Yaman está a referir-se a casos como o da detenção e acusação de Musa Kart, um cartoonista cujos trabalhos têm uma forte componente de crítica política. Em Fevereiro do ano passado, Kart publicou um desenho de Erdogan no jornal de oposição Cumhuriyet: a figura do então primeiro-ministro e líder do Partido Justiça e Desenvolvimento (AKP) assistia placidamente ao trabalho de dois ladrões que esvaziavam um cofre cheio de dinheiro. “Não há problema, o nosso vigilante é um holograma”, dizia um dos larápios.

Nessa altura, várias figuras do Governo de Erdogan enfrentavam acusações de corrupção e desvio de dinheiro. O nome do primeiro-ministro e familiares chegou a ser mencionado em escutas, mas o seu envolvimento no esquema nunca foi provado. Para afastar qualquer tipo de associação à roubalheira, Erdogan processou Musa Kart, que teve de responder por crimes de calúnia e difamação, insulto ao primeiro-ministro e interferência com uma investigação (que culminou com a demissão de três ministros do Governo).
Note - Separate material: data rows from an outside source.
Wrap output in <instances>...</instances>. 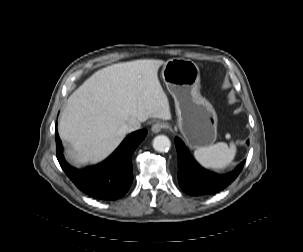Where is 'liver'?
<instances>
[{
	"mask_svg": "<svg viewBox=\"0 0 303 252\" xmlns=\"http://www.w3.org/2000/svg\"><path fill=\"white\" fill-rule=\"evenodd\" d=\"M164 63L140 59L107 66L70 95L58 131L73 148L67 151L73 164L97 163L109 156L124 139L123 127L131 120L171 118L158 79Z\"/></svg>",
	"mask_w": 303,
	"mask_h": 252,
	"instance_id": "1",
	"label": "liver"
}]
</instances>
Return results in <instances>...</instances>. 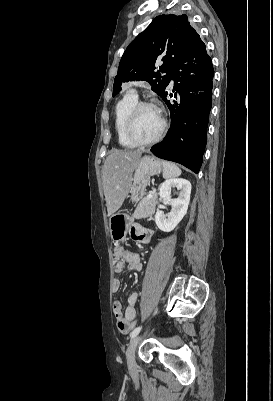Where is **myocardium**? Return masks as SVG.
I'll use <instances>...</instances> for the list:
<instances>
[{
	"label": "myocardium",
	"mask_w": 273,
	"mask_h": 401,
	"mask_svg": "<svg viewBox=\"0 0 273 401\" xmlns=\"http://www.w3.org/2000/svg\"><path fill=\"white\" fill-rule=\"evenodd\" d=\"M143 107L152 108V109H155L160 112L159 108L155 104L150 103V102H145V101H141V102H138L137 104H135L133 106V108L131 109V111L129 112V114L126 118V121L124 123V127H123L124 135L130 142H132L138 146H148V145H152V144L159 142L164 137V135L166 134L167 129H168L167 120L161 115L162 116V128L155 137H153L151 139H146V140L140 139L139 137H137L133 132V124H134L137 112Z\"/></svg>",
	"instance_id": "obj_1"
}]
</instances>
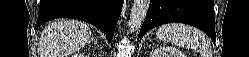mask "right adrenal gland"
<instances>
[{
	"mask_svg": "<svg viewBox=\"0 0 249 57\" xmlns=\"http://www.w3.org/2000/svg\"><path fill=\"white\" fill-rule=\"evenodd\" d=\"M95 44H97V41L95 39L92 40Z\"/></svg>",
	"mask_w": 249,
	"mask_h": 57,
	"instance_id": "right-adrenal-gland-1",
	"label": "right adrenal gland"
}]
</instances>
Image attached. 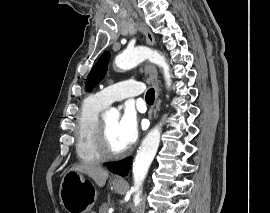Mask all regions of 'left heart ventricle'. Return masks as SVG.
I'll use <instances>...</instances> for the list:
<instances>
[{
	"instance_id": "obj_1",
	"label": "left heart ventricle",
	"mask_w": 270,
	"mask_h": 213,
	"mask_svg": "<svg viewBox=\"0 0 270 213\" xmlns=\"http://www.w3.org/2000/svg\"><path fill=\"white\" fill-rule=\"evenodd\" d=\"M103 123L106 129L107 140H108V144L110 148L116 152L124 150L125 148L122 142L120 141V138L117 132L118 120L115 118H106V119H103Z\"/></svg>"
}]
</instances>
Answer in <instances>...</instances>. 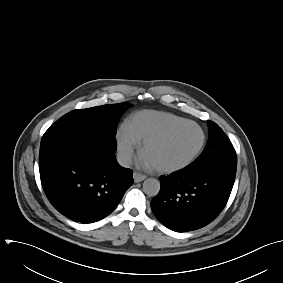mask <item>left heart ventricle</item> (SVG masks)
<instances>
[{
	"label": "left heart ventricle",
	"mask_w": 283,
	"mask_h": 283,
	"mask_svg": "<svg viewBox=\"0 0 283 283\" xmlns=\"http://www.w3.org/2000/svg\"><path fill=\"white\" fill-rule=\"evenodd\" d=\"M201 140L199 130L193 125H183L161 141L149 144L144 153L154 167H170L189 158Z\"/></svg>",
	"instance_id": "left-heart-ventricle-1"
}]
</instances>
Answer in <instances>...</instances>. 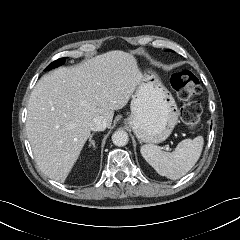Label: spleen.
Listing matches in <instances>:
<instances>
[{"mask_svg": "<svg viewBox=\"0 0 240 240\" xmlns=\"http://www.w3.org/2000/svg\"><path fill=\"white\" fill-rule=\"evenodd\" d=\"M203 144V137L197 136L194 139L182 140L171 153L164 152L159 146L153 144L143 145L140 152L159 175L176 180L184 176L196 164Z\"/></svg>", "mask_w": 240, "mask_h": 240, "instance_id": "3e777b00", "label": "spleen"}]
</instances>
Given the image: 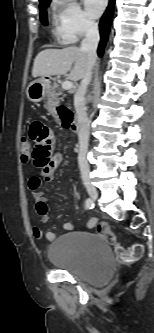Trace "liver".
Returning <instances> with one entry per match:
<instances>
[{
	"label": "liver",
	"instance_id": "6515ba94",
	"mask_svg": "<svg viewBox=\"0 0 154 333\" xmlns=\"http://www.w3.org/2000/svg\"><path fill=\"white\" fill-rule=\"evenodd\" d=\"M87 52L77 46L63 49H44L36 56L32 69V76L49 77L64 75L70 71L69 79L78 81L86 73L88 64ZM72 65H74L72 67Z\"/></svg>",
	"mask_w": 154,
	"mask_h": 333
}]
</instances>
Nove meses depois, o cartoonista – que enfrentava uma pena de nove anos de prisão – foi absolvido pelo tribunal, mas o entretanto eleito Presidente não se conformou com a decisão, e recorreu da sentença. “Este ciclo repetitivo de processos e acções judiciais afecta o trabalho de todos os cartoonistas, jornalistas, escritores e intelectuais turcos”, comentou Musa Kart ao diário nova-iorquino. “Mas não será por isso que deixaremos de trabalhar e exprimir o que pensamos, em prol das próximas gerações”, prometeu o cartoonista, que em 2004 fora multado por desenhar Erdogan como um gato. Também é ele o autor do cartoon “Discurso Político” publicado em 2011, em que no lugar da língua do primeiro-ministro aparece uma mão que borrifa os manifestantes anti-governamentais com gás lacrimogéneo.

Num ambiente restritivo, Musa Kart e outros cartoonistas têm continuado a trabalhar graças à multiplicação de publicações satíricas, a maior parte delas pequenas revistas independentes dos grandes grupos de media que não dependem de licenças governamentais nem sobrevivem pelas receitas publicitárias. Mesmo assim, estas publicações são frequentemente alvo de processos e ameaças.

Em Dezembro, as autoridades iniciaram uma campanha de detenções de directores de jornais e estações de televisão, e várias figuras ligadas aos media, sob suspeita de ligação ao imã Fethullah Gülen, que de aliado político passou a arqui-inimigo de Recep Erdogan. Gulën, que está radicado nos Estados Unidos desde 1998, foi acusado pelo Ministério Público de liderar uma organização criminosa que procura impor um Estado paralelo na Turquia.

Nessa altura, numa rara entrevista ao jornal Hürriyet, o escritor turco e prémio Nobel da Literatura, Orhan Pamuk, denunciou as pressões do regime islamista de Erdogan sobre a liberdade da imprensa, com perseguições e despedimentos de jornalistas, e lamentou o ambiente de medo que o país vive. “Constato que toda a gente tem medo, o que é normal. A liberdade de expressão caiu para um nível muito baixo”.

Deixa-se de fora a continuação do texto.